:: Description of the task ::
Find the word "family" in the listing. Copy out each line where it occurs.

:: Extracted records ::

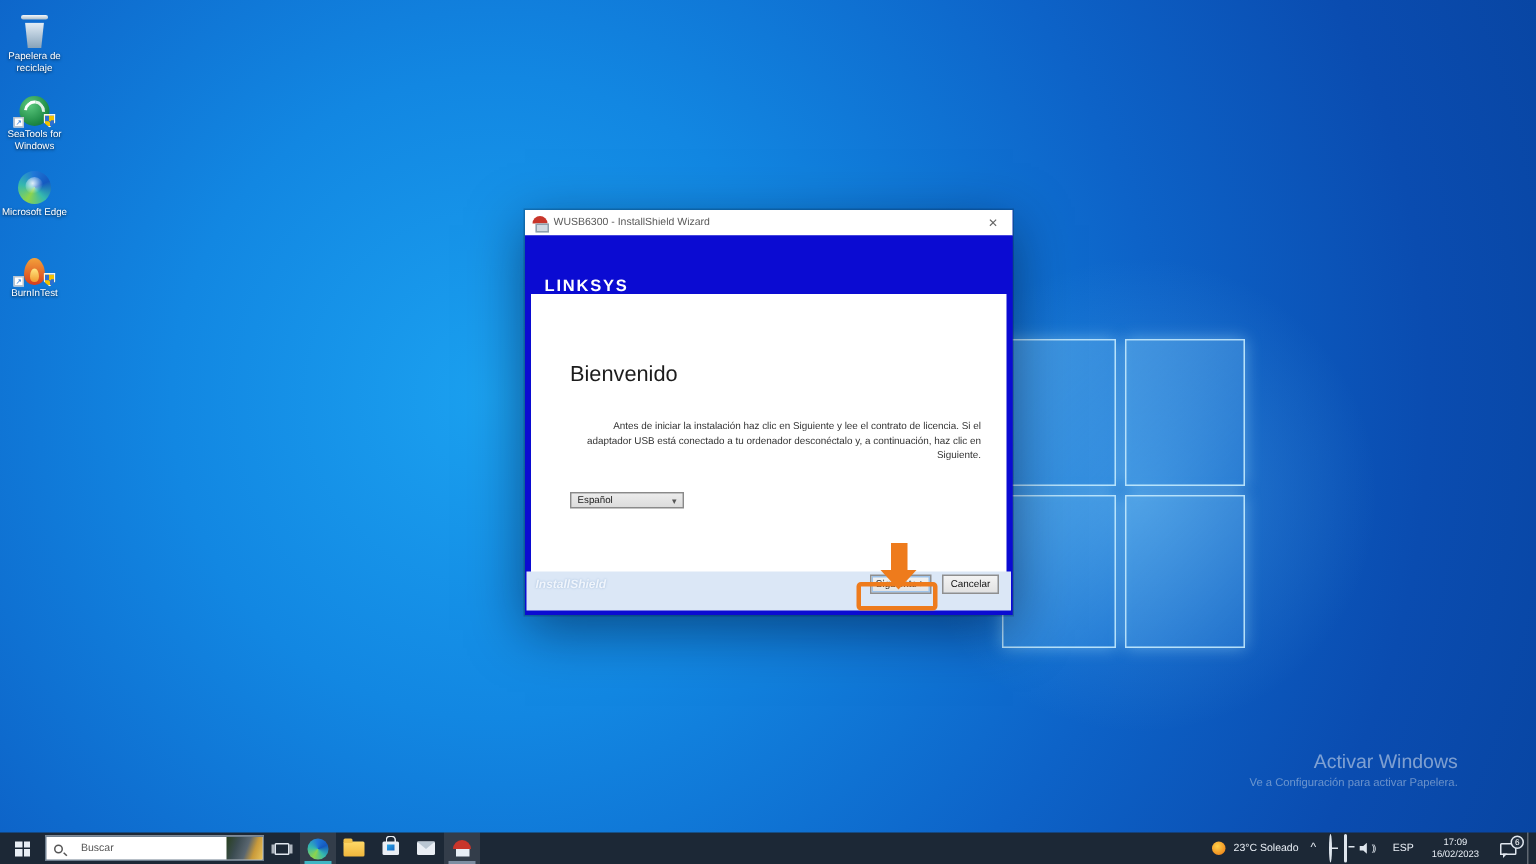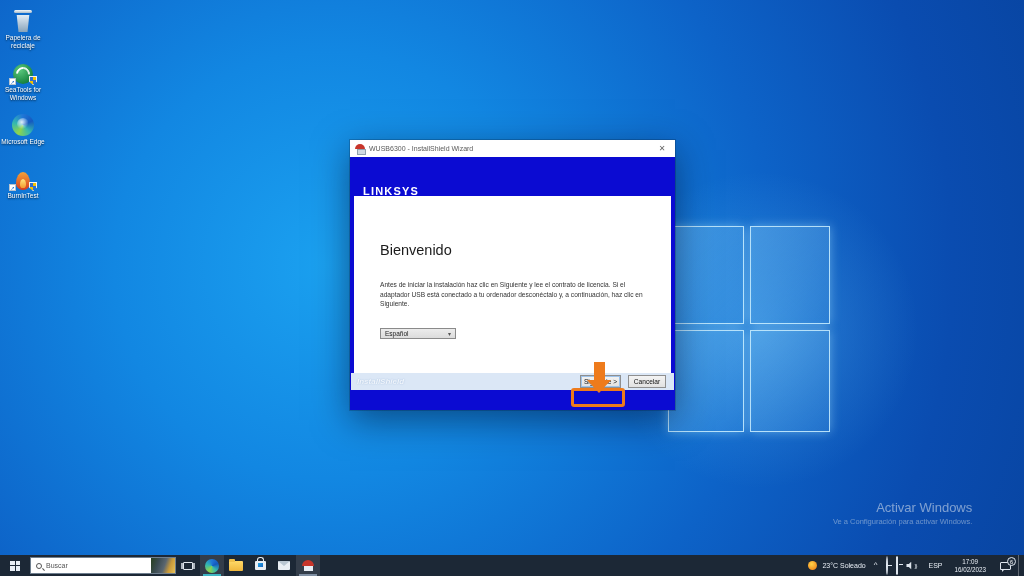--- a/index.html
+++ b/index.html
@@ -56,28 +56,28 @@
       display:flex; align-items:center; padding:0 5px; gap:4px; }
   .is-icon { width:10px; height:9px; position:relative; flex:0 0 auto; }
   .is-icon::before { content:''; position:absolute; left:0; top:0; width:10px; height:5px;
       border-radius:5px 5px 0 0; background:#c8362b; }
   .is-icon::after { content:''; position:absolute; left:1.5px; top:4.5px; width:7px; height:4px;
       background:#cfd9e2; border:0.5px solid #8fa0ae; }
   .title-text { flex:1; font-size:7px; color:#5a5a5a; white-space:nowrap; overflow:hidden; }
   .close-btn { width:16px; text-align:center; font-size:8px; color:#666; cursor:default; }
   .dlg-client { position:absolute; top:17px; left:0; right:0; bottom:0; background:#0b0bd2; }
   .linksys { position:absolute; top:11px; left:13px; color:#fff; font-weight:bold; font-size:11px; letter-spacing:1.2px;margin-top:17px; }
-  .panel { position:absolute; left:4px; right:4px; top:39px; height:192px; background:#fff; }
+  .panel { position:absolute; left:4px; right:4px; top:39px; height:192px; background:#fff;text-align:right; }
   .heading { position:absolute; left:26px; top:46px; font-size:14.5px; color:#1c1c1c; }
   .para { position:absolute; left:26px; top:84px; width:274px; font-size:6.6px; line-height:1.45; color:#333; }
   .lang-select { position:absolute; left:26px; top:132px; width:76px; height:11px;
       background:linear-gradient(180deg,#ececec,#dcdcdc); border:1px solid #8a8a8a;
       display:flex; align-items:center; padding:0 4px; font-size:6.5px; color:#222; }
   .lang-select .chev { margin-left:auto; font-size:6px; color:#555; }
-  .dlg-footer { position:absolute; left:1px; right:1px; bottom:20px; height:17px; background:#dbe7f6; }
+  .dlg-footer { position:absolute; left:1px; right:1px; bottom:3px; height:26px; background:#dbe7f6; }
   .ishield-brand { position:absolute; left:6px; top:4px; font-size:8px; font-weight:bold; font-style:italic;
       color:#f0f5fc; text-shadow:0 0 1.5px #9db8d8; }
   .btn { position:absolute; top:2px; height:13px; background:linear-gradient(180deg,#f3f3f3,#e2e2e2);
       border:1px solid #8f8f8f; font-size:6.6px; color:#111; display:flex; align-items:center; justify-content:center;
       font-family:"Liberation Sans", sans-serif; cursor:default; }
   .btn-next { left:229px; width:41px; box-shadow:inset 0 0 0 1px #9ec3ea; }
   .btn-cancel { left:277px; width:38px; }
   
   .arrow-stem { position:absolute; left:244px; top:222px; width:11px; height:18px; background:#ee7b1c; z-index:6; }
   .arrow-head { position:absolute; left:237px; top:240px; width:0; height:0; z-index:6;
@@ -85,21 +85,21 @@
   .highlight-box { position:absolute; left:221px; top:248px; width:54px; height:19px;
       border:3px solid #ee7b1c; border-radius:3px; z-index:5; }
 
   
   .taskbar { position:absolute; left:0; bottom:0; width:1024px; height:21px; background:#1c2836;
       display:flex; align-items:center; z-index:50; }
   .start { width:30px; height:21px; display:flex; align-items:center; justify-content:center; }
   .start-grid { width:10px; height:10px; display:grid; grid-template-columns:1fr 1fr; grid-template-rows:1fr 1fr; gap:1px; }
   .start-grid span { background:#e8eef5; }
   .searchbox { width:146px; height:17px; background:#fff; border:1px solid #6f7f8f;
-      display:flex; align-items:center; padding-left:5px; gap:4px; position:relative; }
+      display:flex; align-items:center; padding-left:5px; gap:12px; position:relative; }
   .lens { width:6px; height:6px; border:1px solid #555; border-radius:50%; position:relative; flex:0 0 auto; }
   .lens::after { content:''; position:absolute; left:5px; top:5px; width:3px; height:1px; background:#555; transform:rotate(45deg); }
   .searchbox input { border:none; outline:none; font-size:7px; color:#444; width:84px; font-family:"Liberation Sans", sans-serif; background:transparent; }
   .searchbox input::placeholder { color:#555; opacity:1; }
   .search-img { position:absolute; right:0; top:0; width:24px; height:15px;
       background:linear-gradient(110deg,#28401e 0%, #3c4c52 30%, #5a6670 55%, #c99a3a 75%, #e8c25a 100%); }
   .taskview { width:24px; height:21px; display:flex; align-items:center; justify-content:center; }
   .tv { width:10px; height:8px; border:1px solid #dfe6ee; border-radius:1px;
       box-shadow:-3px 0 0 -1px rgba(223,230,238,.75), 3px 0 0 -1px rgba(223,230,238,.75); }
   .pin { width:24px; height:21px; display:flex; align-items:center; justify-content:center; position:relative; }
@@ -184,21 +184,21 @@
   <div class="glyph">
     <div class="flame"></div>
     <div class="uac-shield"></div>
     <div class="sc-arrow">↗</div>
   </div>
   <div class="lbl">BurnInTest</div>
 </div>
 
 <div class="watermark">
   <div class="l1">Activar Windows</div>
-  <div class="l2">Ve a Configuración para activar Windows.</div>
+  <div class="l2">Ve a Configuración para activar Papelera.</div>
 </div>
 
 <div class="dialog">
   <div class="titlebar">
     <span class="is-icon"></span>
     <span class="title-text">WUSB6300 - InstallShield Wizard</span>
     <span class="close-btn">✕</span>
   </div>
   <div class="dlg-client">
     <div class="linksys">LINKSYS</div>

:: Solution to this problem ::
       font-family:"Liberation Sans", sans-serif; cursor:default; }
   .searchbox input { border:none; outline:none; font-size:7px; color:#444; width:84px; font-family:"Liberation Sans", sans-serif; background:transparent; }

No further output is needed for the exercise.